— Если вы не можете заговорить об этом первой, позвольте мне догадаться, — предложил он. — Вы недовольны моим решением предложить Эдварду приход? Может быть, мне следовало сперва спросить вашего мнения? Но мне казалось, что Эдвард Феррарс — добрый друг вашей семьи.
— Верно, Эдвард — наш дорогой друг, и ему самому я желаю только всяческих благ. Но дело в том… — Тут она остановилась на полуслове, сообразив, что вот-вот выдаст тайну Элинор. — Простите меня, полковник. Не хочу, чтобы вы поняли меня превратно. Вовсе не то огорчает меня, что вы предложили кому-то приход — и, конечно, не то, что предложили его Эдварду. Это прекрасное, щедрое предложение — было бы, если бы не… если бы не та, кого он привезет сюда, назвав своей женой!
— А что не так с мисс Люси Стил? Вы с ней в ссоре?
Марианна снова вздохнула — на этот раз во вздохе ее было меньше раздражения и больше печали.
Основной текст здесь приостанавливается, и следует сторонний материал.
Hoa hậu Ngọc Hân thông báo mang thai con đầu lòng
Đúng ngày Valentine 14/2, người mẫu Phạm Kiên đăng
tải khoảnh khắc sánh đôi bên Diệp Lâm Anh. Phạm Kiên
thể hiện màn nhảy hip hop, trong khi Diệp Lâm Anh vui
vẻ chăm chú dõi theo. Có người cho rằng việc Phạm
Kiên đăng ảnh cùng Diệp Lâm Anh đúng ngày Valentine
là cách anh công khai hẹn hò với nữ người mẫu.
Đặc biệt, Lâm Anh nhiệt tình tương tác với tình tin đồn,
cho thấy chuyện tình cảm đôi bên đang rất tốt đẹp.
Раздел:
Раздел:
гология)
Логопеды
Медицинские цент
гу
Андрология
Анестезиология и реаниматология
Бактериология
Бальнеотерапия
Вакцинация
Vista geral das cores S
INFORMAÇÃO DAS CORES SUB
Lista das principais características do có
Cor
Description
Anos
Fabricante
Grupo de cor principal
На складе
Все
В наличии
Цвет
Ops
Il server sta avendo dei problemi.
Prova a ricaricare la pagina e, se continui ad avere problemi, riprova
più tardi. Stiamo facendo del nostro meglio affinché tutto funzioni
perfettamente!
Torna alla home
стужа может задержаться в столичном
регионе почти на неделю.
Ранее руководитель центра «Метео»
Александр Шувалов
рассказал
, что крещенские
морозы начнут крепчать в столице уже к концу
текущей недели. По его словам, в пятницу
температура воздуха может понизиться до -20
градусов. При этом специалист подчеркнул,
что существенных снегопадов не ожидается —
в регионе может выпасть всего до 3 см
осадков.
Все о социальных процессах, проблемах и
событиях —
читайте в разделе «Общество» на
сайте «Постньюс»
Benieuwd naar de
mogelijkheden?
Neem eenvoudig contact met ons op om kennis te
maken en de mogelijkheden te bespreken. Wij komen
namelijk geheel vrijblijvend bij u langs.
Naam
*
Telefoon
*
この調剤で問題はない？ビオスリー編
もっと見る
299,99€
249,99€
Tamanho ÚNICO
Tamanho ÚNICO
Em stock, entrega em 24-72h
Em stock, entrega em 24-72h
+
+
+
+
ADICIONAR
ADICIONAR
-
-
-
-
— Только одно: женившись на ней, Эдвард обречет себя на унылое существование в браке без любви. Я знаю, что он должен исполнить свой долг; но еще вернее знаю, что он ее не любит! Верно, он человек добрый и мягкосердечный, и, несомненно, будет изо всех сил делать вид, что доволен скромным жалованием и глупой жеманницей-женой. Но любить такое высшее существо — и быть принужденным ради исполнения долга связать себя с Люси Стил?! Ради всего святого! Какое нежное, искреннее сердце способно выдержать такое лицемерие, такое отсутствие истинного чувства? Как же все это несправедливо! Бедная Эли… — Но тут, почувствовав, что вот-вот скажет лишнее, Марианна умолкла на полуслове и в изнеможении опустилась на постель.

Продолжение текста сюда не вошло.